_LA CONSIGNE_.
Répondez aux questions suivantes d'après le texte sur Pointe-Noire.
1. Quel jour tombent les cent ans de la ville ?
2. En quelle année le vieux phare a-t-il été construit ?
3. Combien d'étages compte le siège du port autonome de Pointe-Noire ?

_TEXTE FOURNI_.
▼

Congo : Pointe-Noire, la cité océane qui tourne le dos à la mer

À l’occasion des cent ans de la capitale économique congolaise, le 11 mai, Jeune Afrique revient sur l’une de ses particularités : elle semble vouloir ignorer l’Atlantique, qui est pourtant à l’origine de sa naissance et de presque toutes ses ressources. Paradoxal ?

 © DOM pour JA

© DOM pour JA

OLIVIER-CASLIN_2024
  • Olivier Caslin

    Spécialiste des transports et des questions économiques multilatérales. Il suit également l’actualité du Burundi, de Djibouti et de Maurice.

Publié le 7 mai 2022 Lecture : 3 minutes.

Issu du dossier

Congo : du bon usage de la crise

Dopée par la hausse des cours pétroliers due aux tensions politiques mondiales, l’économie congolaise est enfin en mesure de redécoller après huit années de dépression. Mais attention à ne pas répéter les erreurs du passé.

Sommaire

Le vieux phare de Pointe-Noire ne voit plus l’océan depuis longtemps. Construit en 1927, les pieds dans l’eau trouble de la baie, il a été relégué quelques années plus tard loin de la mer, à cause de la construction du port, inauguré en 1939. Aujourd’hui, il est davantage une vigie pour les norias de poids-lourds faisant la navette entre les parcs à conteneurs, qu’un guide pour les navires qui croisent au large.

Depuis l’installation des premiers portiques de Congo Terminal, en 2012, le phare et les 30 mètres de hauteur de sa tour octogonale en béton zébrée de noir ne dominent même plus l’horizon. Encore moins depuis l’inauguration, en janvier, du siège du port autonome de Pointe-Noire, le PAPN : nouveau phare de verre et de métal qui, avec ses quinze étages, permet à la capitale économique de prendre un peu de hauteur… tout en rapprochant la ville de son port.

▲

_LIGNES DE DONNÉES_.
▼

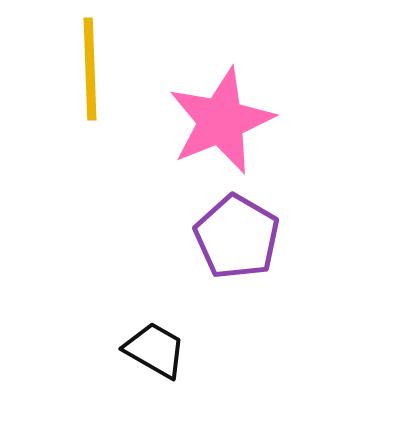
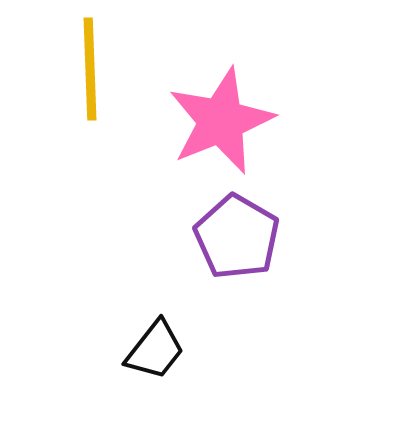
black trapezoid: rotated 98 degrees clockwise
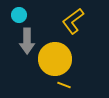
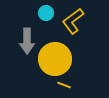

▲
▼

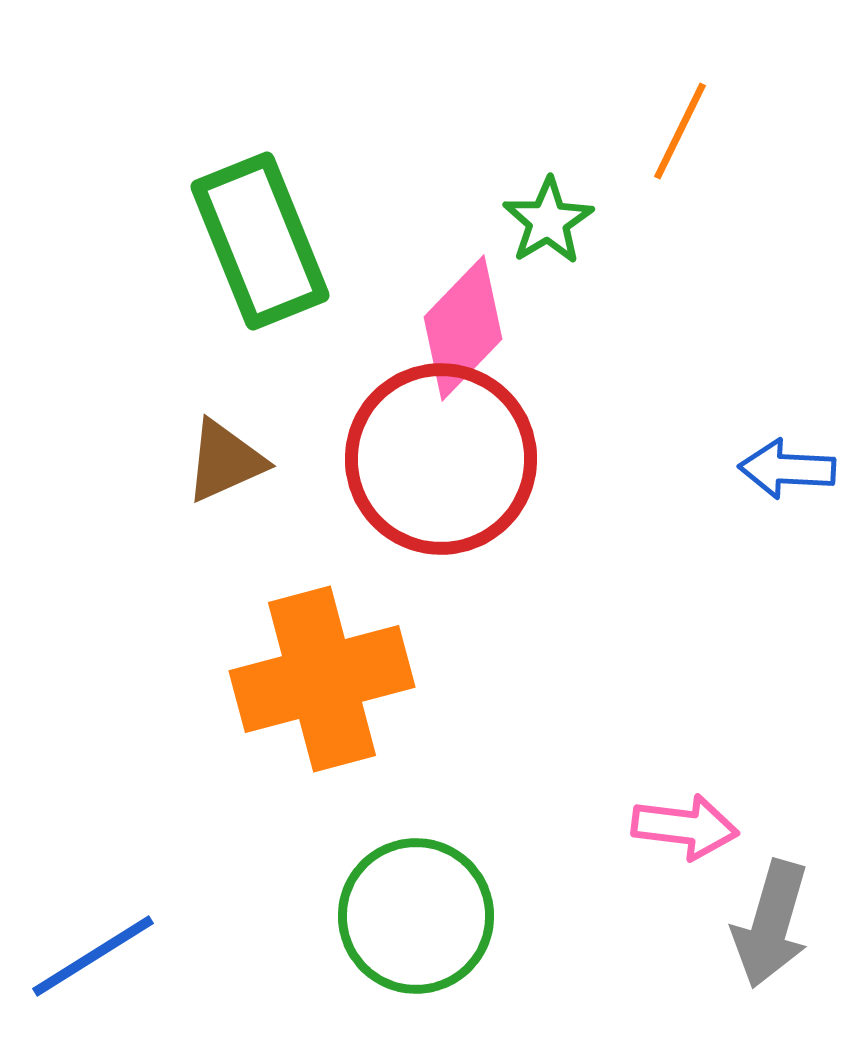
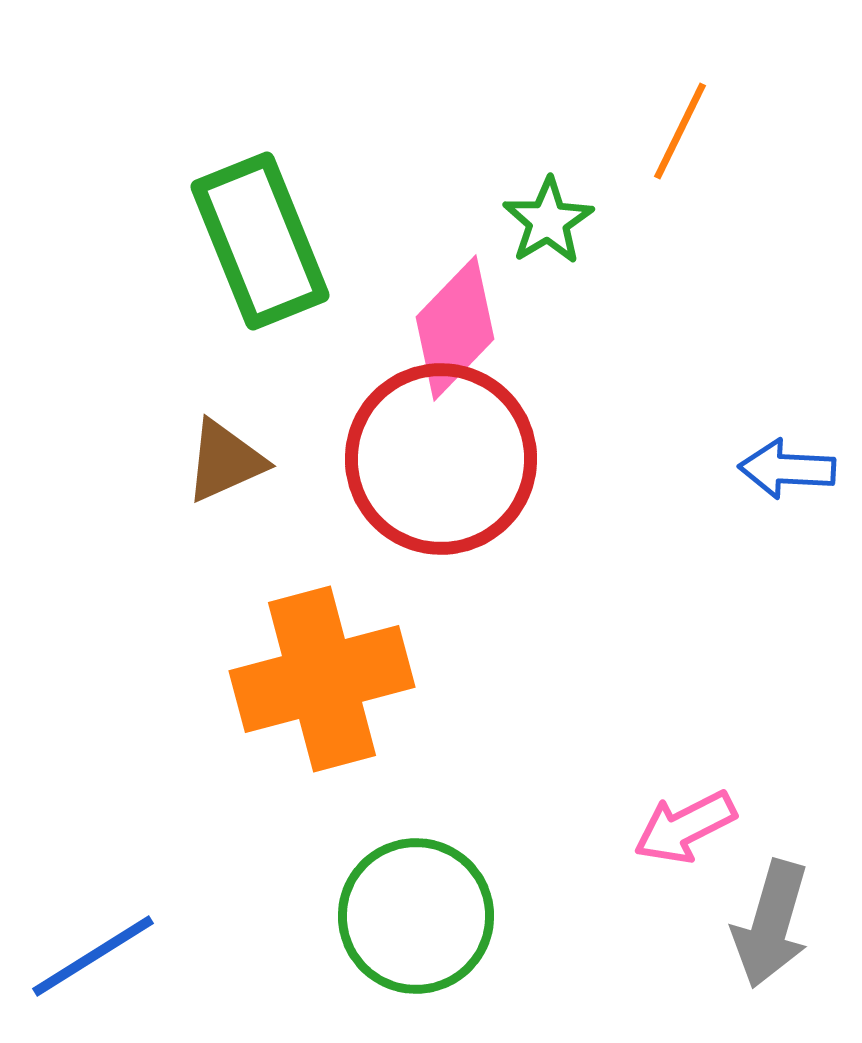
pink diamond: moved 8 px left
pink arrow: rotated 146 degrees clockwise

▲

_RÉPONSE À L'EXERCICE_.
1. Le 11 mai.
2. En 1927.
3. Quinze étages.